# [Verilen Metin]
+ + + +

Türkiye Ekonomisinin Yakın Geleceği’ni Görmek, Yatırım Yapanları Dünyanın Hiçbir Noktasında Ulaşamayacakları Kadar Zengin Edeceği Gibi 2023 Yılı Seçimlerinde Sayın Erdoğan’a Verilecek Destek, Milletimizi De Gıpta İle Bakılan Bir Refaha Ulaştıracaktır…
Av. Sedat Çetinkaya
Kıymetli dostlarım ! Bir ülkenin birçok ekonomik parametresi bulunmakla beraber, en temel parametrelerinin ; ihracat ve ithalat rakamları ve gayrısafi yurtiçi hasıla olduğunu söyleyebilmek mümkündür...
Bir ülkenin ihracatı, o ülkenin hem üretim hem de rekabet gücünü gösteren en güçlü verilerden birisidir. İthalat ise , bir ülkenin herhangi bir nedenle yurtdışından temin ettiği ürünleri gösteren bir envanteri ifade etmektedir.
Türkiye Cumhuriyeti Devleti, Ak Parti’nin iktidara geldiği dönemde ; 36 milyar Dolarlık bir ihracata, 87,6 milyar Dolarlık da bir ithalata sahip bulunuyordu.

+ + + +

# [Verilen Malzeme]
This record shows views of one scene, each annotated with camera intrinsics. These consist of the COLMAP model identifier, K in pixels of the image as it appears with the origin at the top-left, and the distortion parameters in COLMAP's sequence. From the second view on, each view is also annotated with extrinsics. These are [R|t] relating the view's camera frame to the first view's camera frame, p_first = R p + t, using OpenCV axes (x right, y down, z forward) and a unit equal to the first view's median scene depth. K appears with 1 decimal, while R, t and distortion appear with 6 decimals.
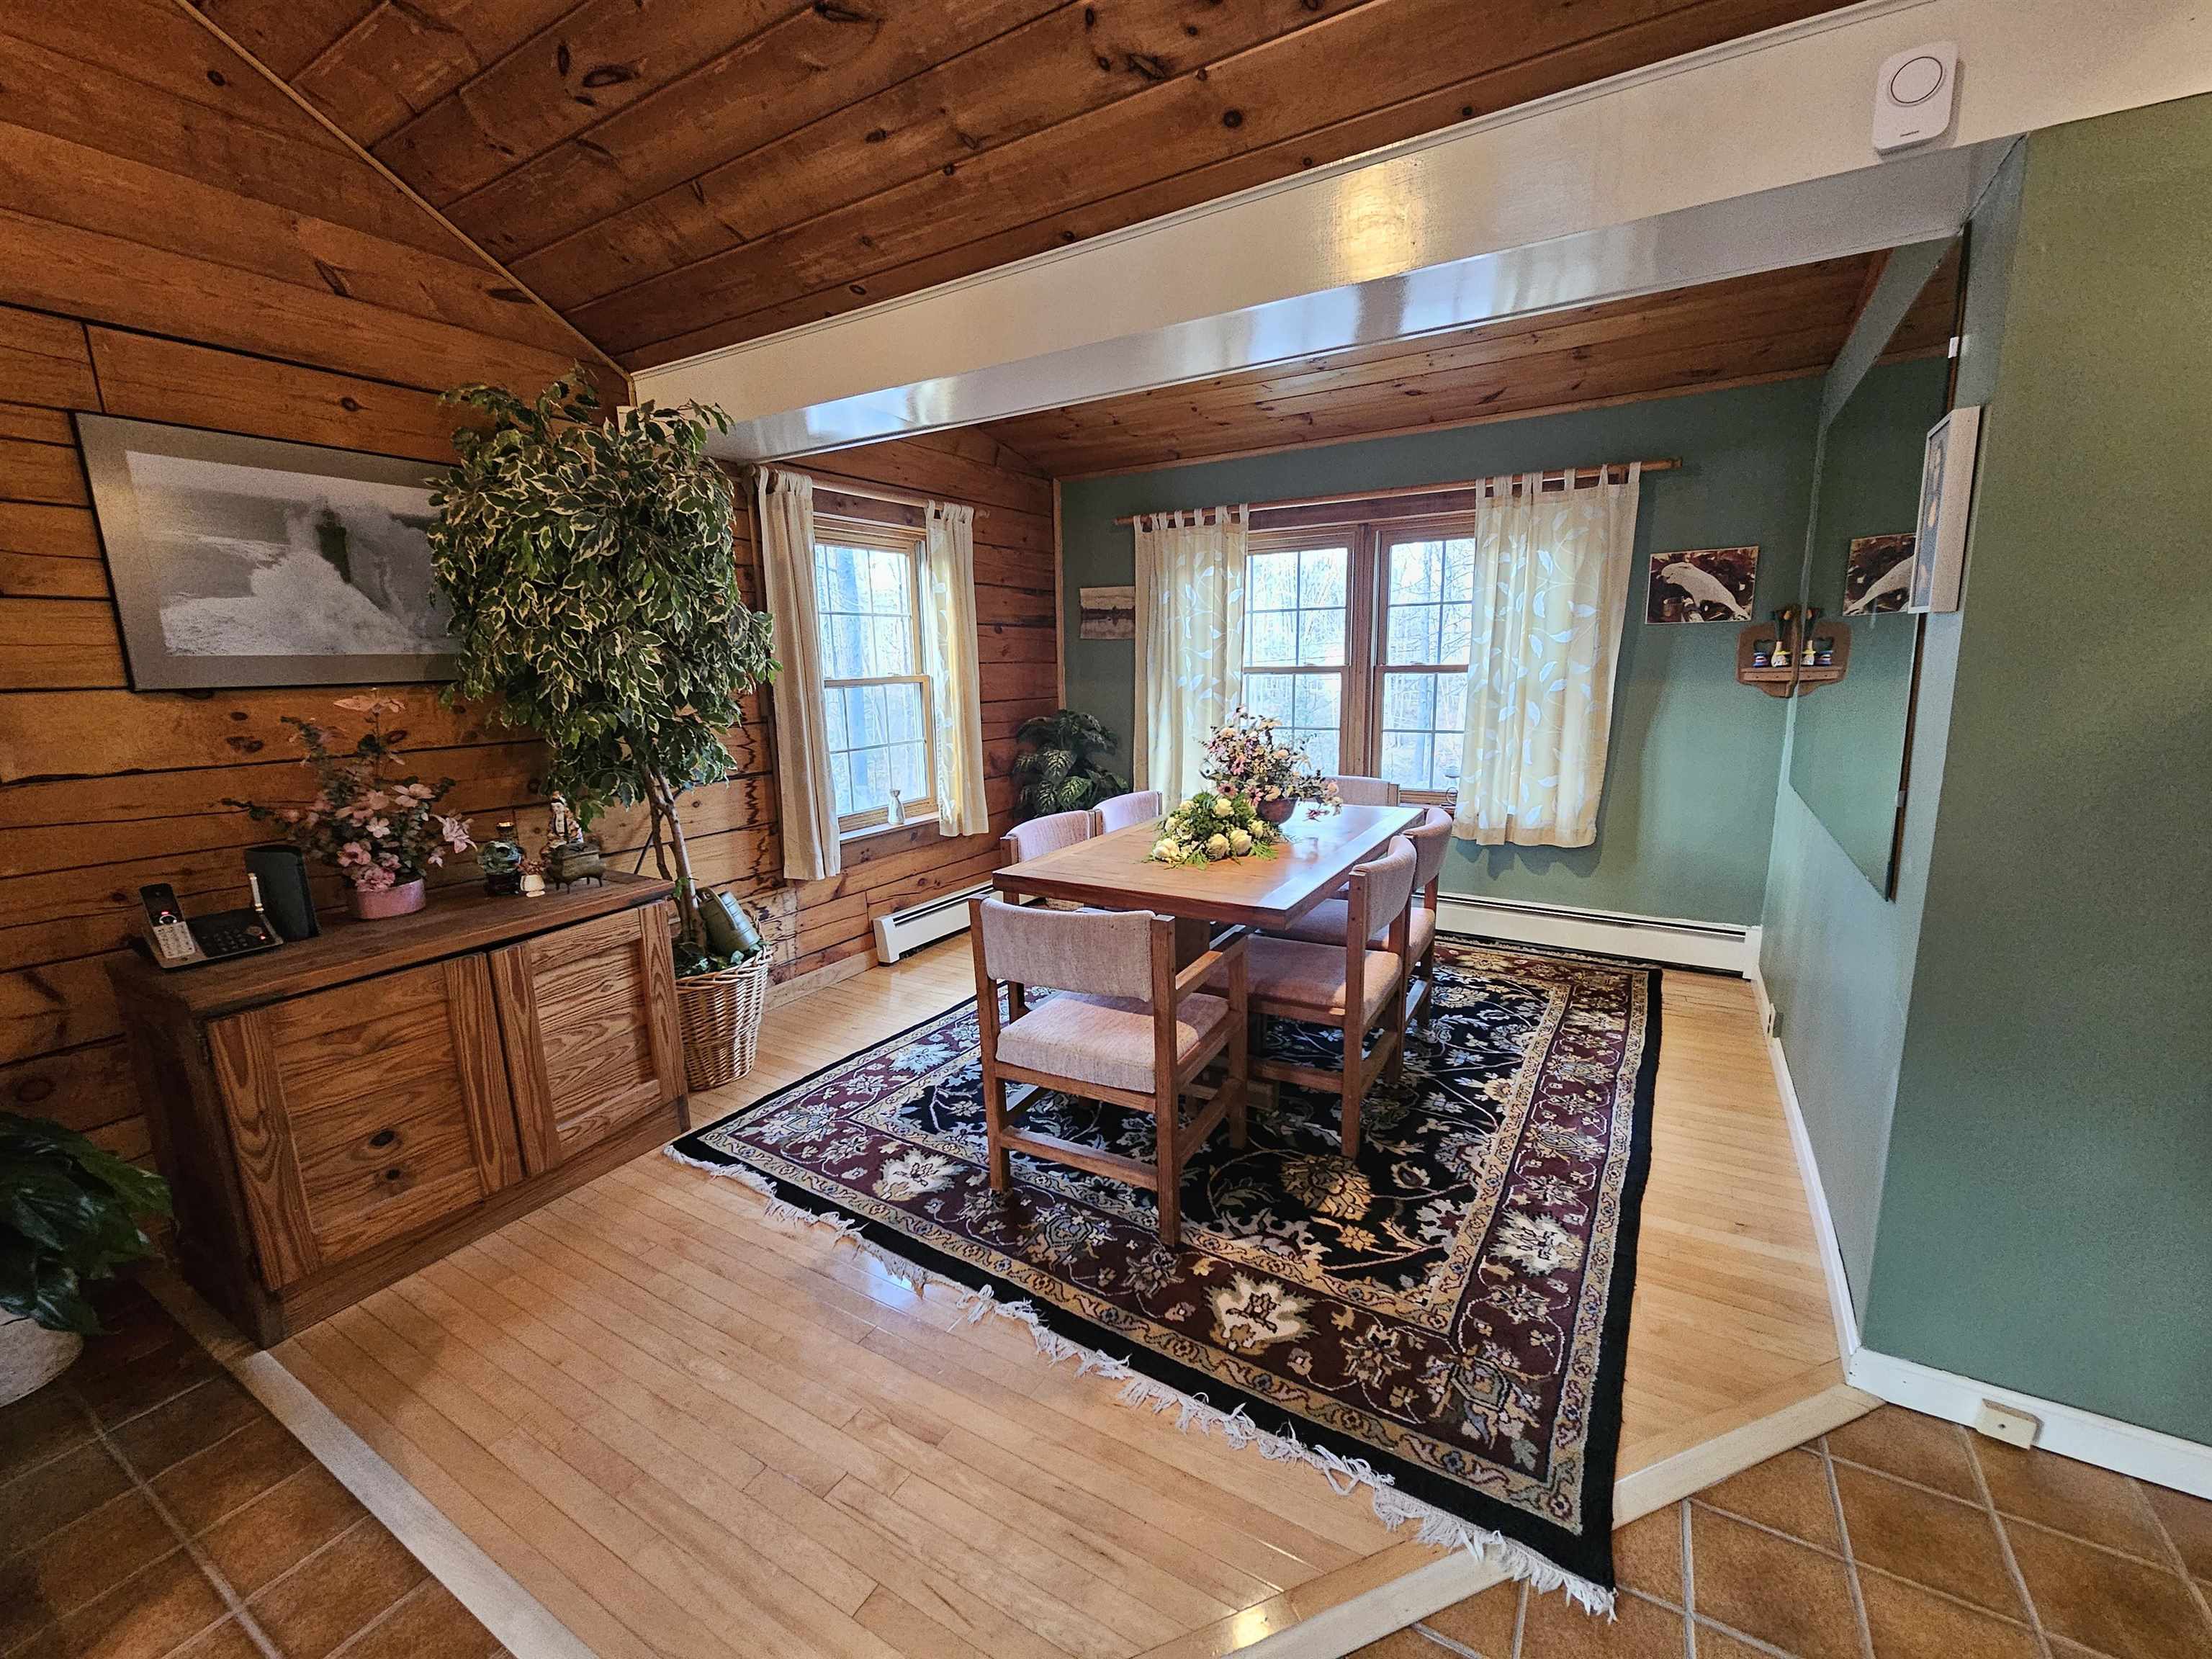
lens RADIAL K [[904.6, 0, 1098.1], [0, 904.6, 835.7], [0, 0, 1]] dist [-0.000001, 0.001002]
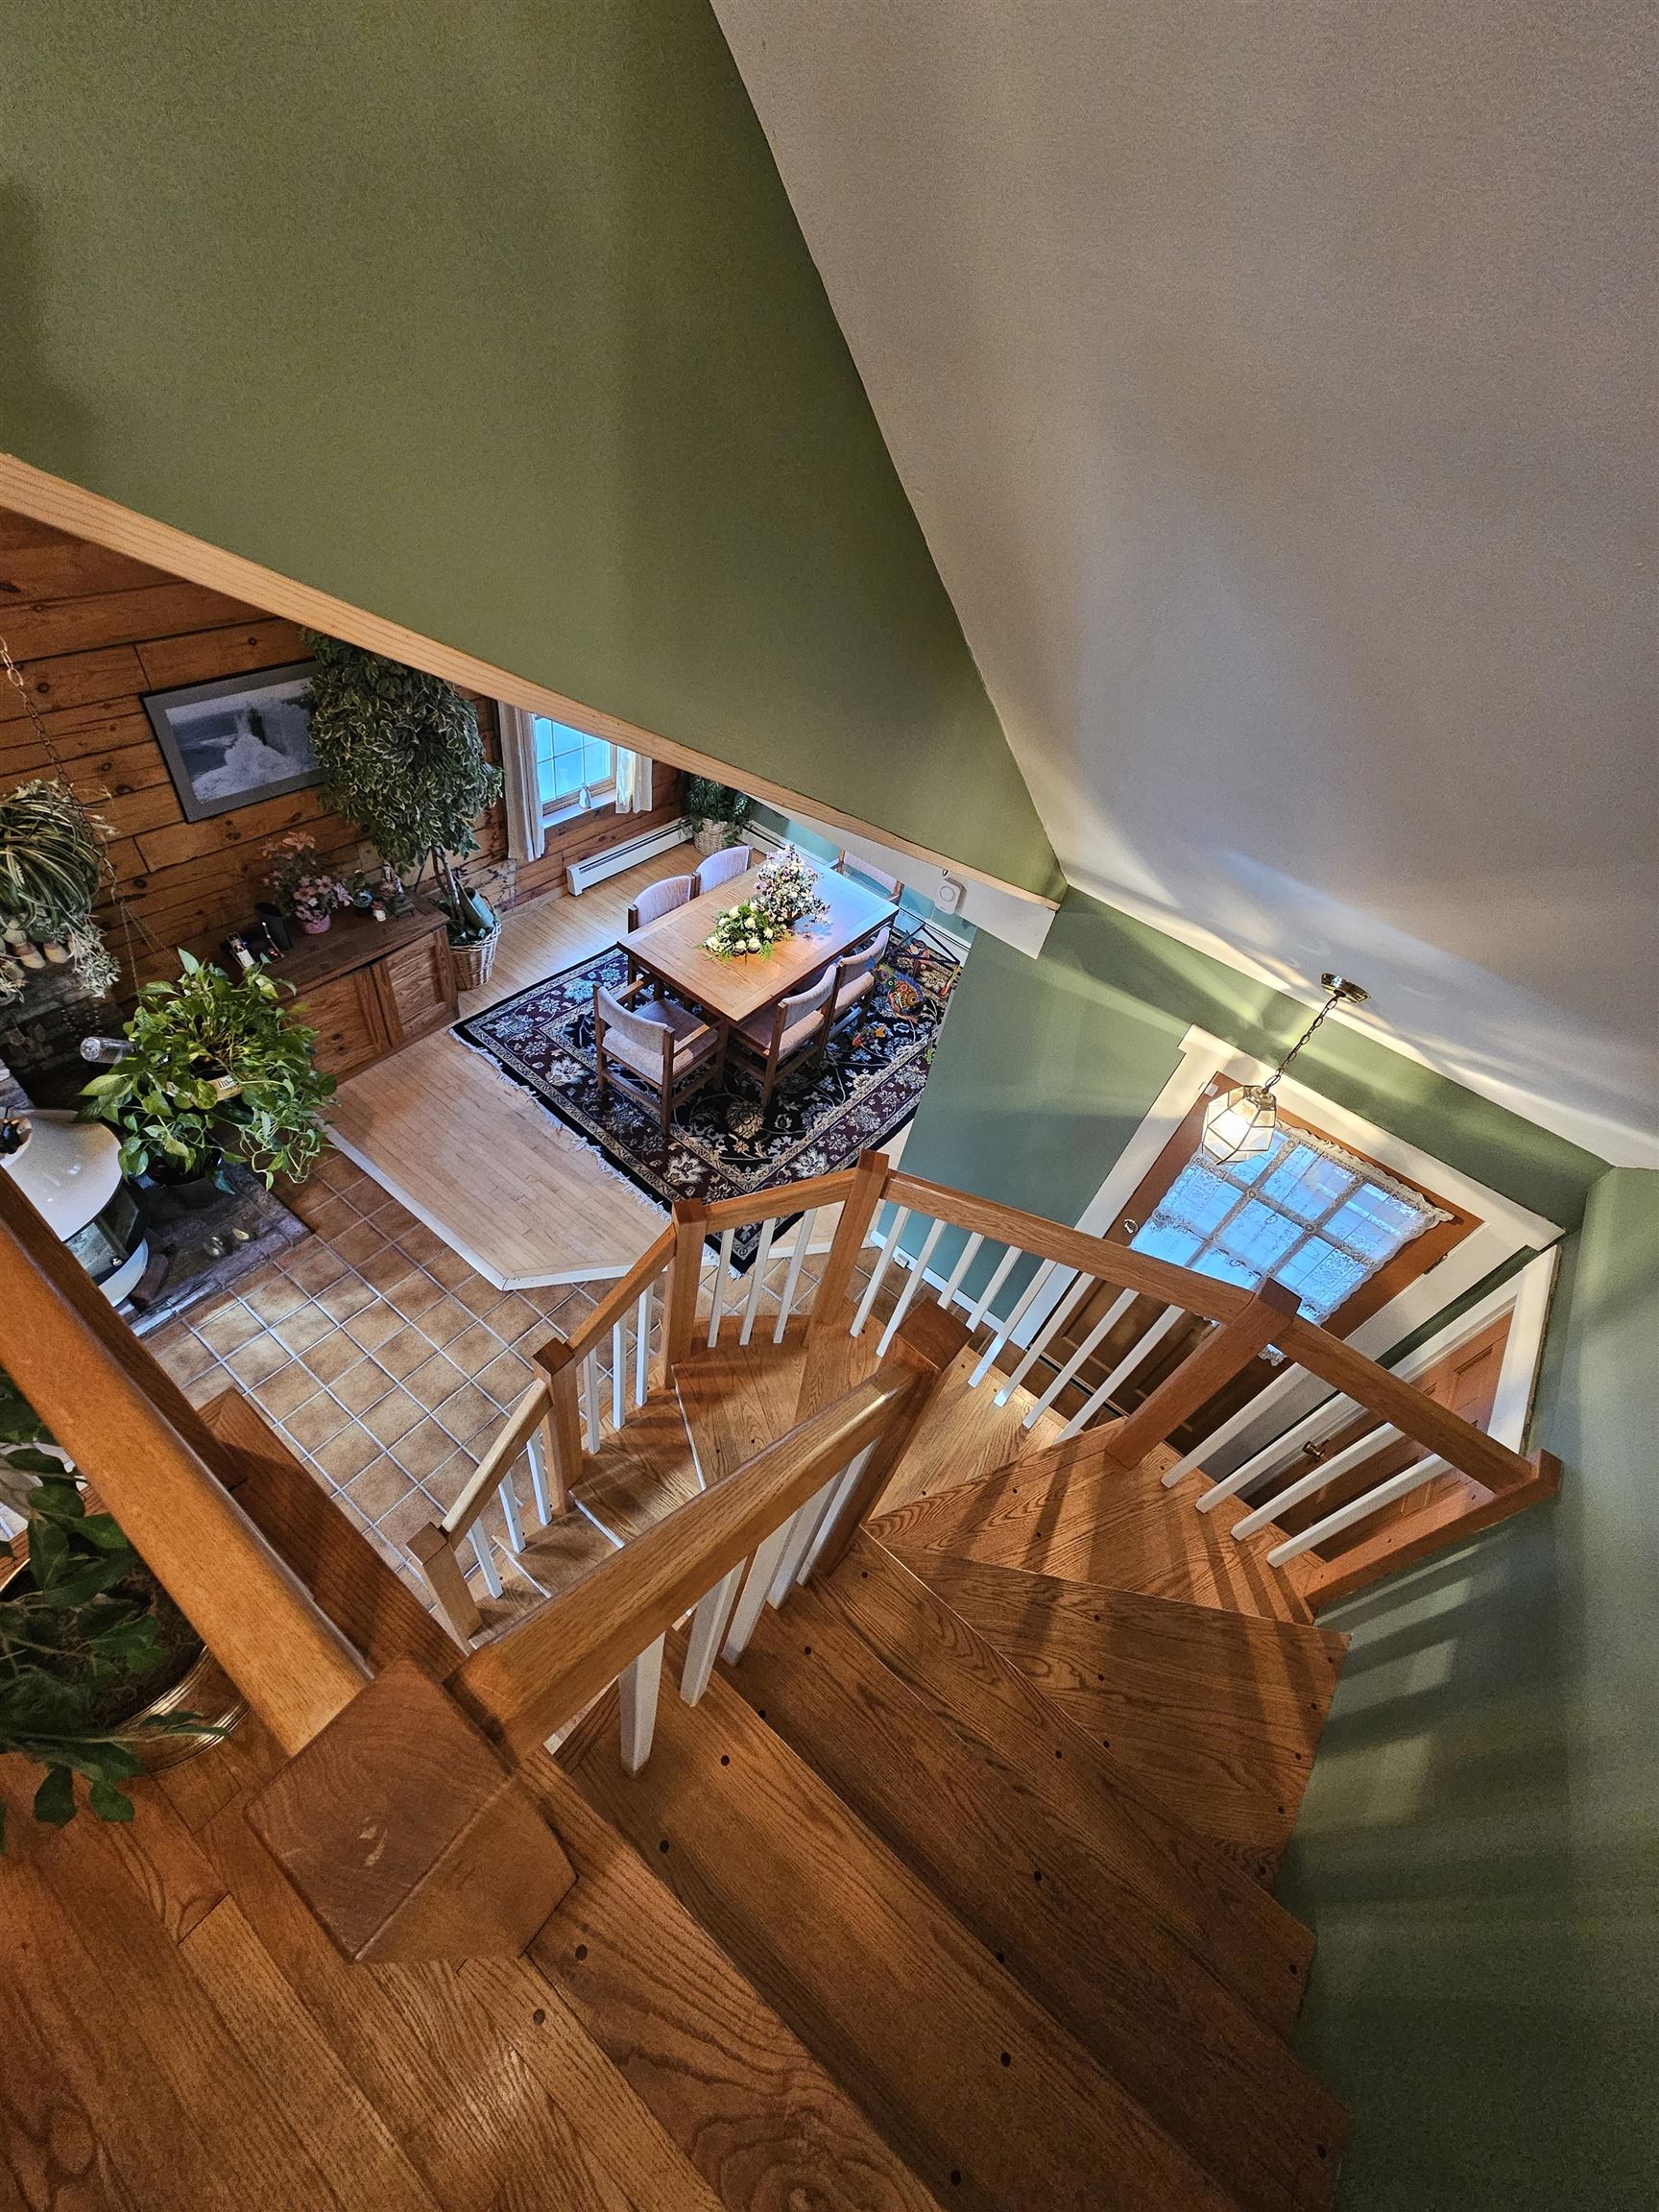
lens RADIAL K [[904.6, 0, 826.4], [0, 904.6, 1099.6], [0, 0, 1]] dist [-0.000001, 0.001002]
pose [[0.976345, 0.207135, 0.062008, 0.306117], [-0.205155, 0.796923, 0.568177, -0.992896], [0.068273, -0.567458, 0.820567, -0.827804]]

+ + + +

# [Yapılacak İş A]
Türkiye ekonomisi yazısına göre Ak Parti iktidara geldiğinde Türkiye'nin ithalatı kaç milyar dolardı?
# [Yapılacak İş B]
Türkiye ekonomisi yazısını son cümlesinden sonra sürdürün.

# [Yanıt Alanı A]
87,6 milyar dolar.

# [Yanıt Alanı B]
Ülkemizin 2002 yılındaki Gayrı Safi Yurtiçi Hasıla Miktarı ise 238 milyar Dolardı.
Ve her şeyden önemlisi, ülkemizin her alanda çok ciddi bir yatırıma ve değişime ihtiyacı bulunuyordu. Askerlik gibi stratejik faaliyetler dahi ilkel koşullarda, profesyonellikten uzak şekilde vatan evlatlarının 18 aylık zorunlu hizmeti ile ifa ediliyordu. Bot ve kamuflajı bir tarafa bırakırsak, askeri alanda ürettiğimiz bir şey neredeyse yok gibiydi.
Ancak aradan geçen 19 yılda İHRACATIMIZ, Eylül 2021 itibariyle 215,7 milyar Dolara yükselmiş ve yıl sonu itibariyle 220 milyar Dolar seviyesine de ulaşacak gibi durmaktadır. İthalatımız ise 259,1 milyar Dolar olarak gerçekleşmiştir. Gayrısafi Yurtiçi Hasıla’mız ise son 4 çeyrek itibariyle 765.138 milyon Dolar olarak gerçekleşmiş ve Dolar kurunda yaşanan artışa rağmen yükselme eğilimini sürdürmektedir.
Son 19 yılda yapılan devlet yatırımları ise 1923 -2002 arasında yapılan toplam yatırımı defalarca kez katlayacak düzeydedir. Bu yatırıma özel kesim yatırımları ile yabancı yatırımcıların yatırım miktarı da ekleyecek olursak, 1923-2002 dönemi yapılan yatırımları anlamsız kılacak ölçüde bir yatırımın yapıldığını tespit edebilmek mümkündür.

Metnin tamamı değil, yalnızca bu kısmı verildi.